Queridos hermanos y hermanas:
Destacamos las siguientes palabras de una las proposiciones que el recién celebrado sínodo de los Obispos “sobre la Palabra”, ha entregado al Sumo Pontífice: “Uno de los rasgos característicos de la Sagrada Escritura es la revelación de la predilección de Dios por los pobres (cf. Mt 25, 31- 46)… la Palabra de Dios, acogida con disponibilidad, genera abundantemente en la Iglesia la caridad y la justicia hacia todos y sobre todo a los más pobres” (11º)
En la Encíclica Deus caritas est -gran regalo del Pontífice actual, Benedicto XVI, a la Iglesia como primicia de su fecundo Magisterio- dice de Cáritas que “es un corazón que ve y que ama”. Añade el Papa que “el programa cristiano -el programa del Buen Samaritano, el programa de Jesús- es un corazón que ve. Este corazón ve dónde se necesita amor y actúa en consecuencia.” (n. 31 b).
Es cierto que si la Iglesia no estuviese al servicio de los hombres no podría llamarse “Iglesia de Jesucristo”. Sabemos sus discípulos que nos encomienda la misión de continuar la labor humanizadora y salvadora que proclamó en la sinagoga de Nazaret: “Evangelizar a los pobres.”
I. Integrar fe y vida
Los cristianos debemos ser, en todo tiempo y no tanto de palabra sino con obras, testigos e imágenes de la misericordia de Dios en el seguimiento de las huellas de Jesucristo, nuestro Maestro.

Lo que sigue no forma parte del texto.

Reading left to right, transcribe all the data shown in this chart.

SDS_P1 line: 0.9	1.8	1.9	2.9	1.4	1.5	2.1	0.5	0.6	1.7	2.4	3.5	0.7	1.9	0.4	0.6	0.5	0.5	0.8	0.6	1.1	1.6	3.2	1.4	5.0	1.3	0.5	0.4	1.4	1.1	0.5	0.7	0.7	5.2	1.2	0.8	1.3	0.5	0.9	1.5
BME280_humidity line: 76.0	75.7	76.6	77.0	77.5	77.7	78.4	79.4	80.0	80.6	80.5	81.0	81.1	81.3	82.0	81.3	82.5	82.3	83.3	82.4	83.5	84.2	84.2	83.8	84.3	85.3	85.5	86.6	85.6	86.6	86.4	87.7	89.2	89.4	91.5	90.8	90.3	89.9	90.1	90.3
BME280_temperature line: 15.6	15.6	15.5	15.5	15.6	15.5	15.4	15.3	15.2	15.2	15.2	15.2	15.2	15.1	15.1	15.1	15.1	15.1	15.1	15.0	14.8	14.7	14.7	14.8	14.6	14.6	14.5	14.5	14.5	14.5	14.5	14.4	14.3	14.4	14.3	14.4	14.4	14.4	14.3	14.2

Uno de los principales desafíos de la nueva evangelización es animar y preparar testigos capaces de proclamar la noticia de que Dios es amor, de que Dios nos ama, de que Jesús resucitado camina junto a nosotros y nos acompaña.

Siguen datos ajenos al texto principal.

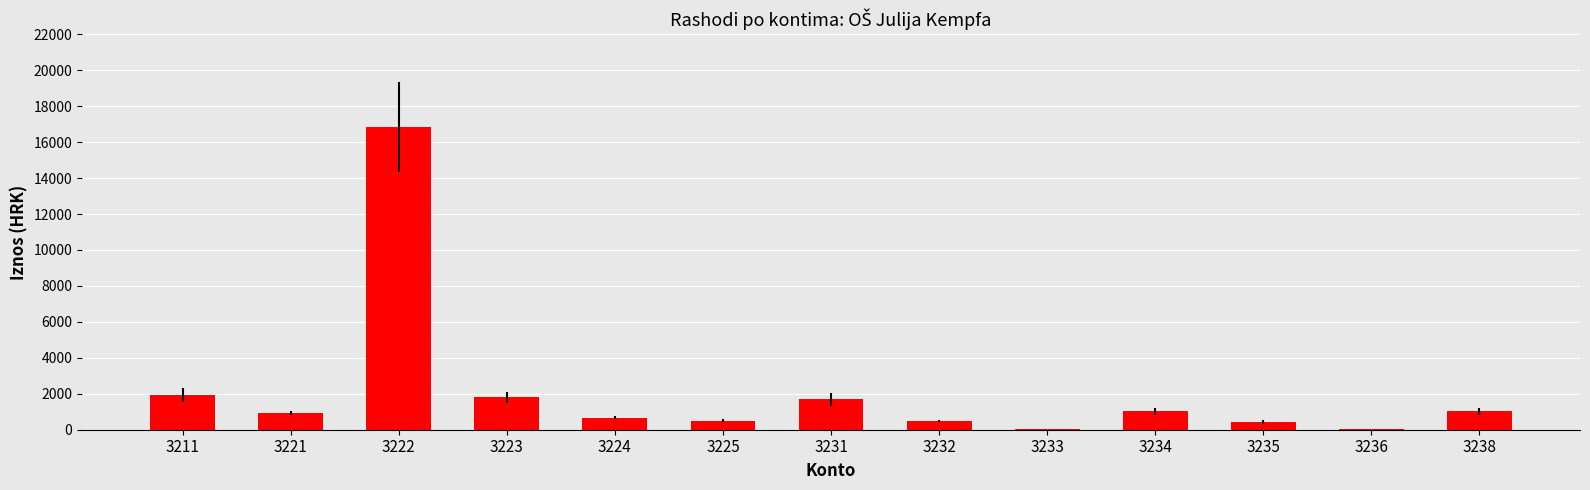

Which label corresponds to the largest value in the chart?

3222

La pastoral no puede reducirse al mantenimiento de una administración de la rica religiosidad implantada y heredada del pasado, sino abrirse a una pastoral misionera de servicio, atención, cercanía, de entrega amorosa en favor del necesitado. Las preciosas imágenes del Buen Pastor, con la oveja perdida sobre sus hombros, y del Buen Samaritano camino de la posada, con el herido que levantó de la cuneta, deberían ser siempre la referencia en nuestros pasos.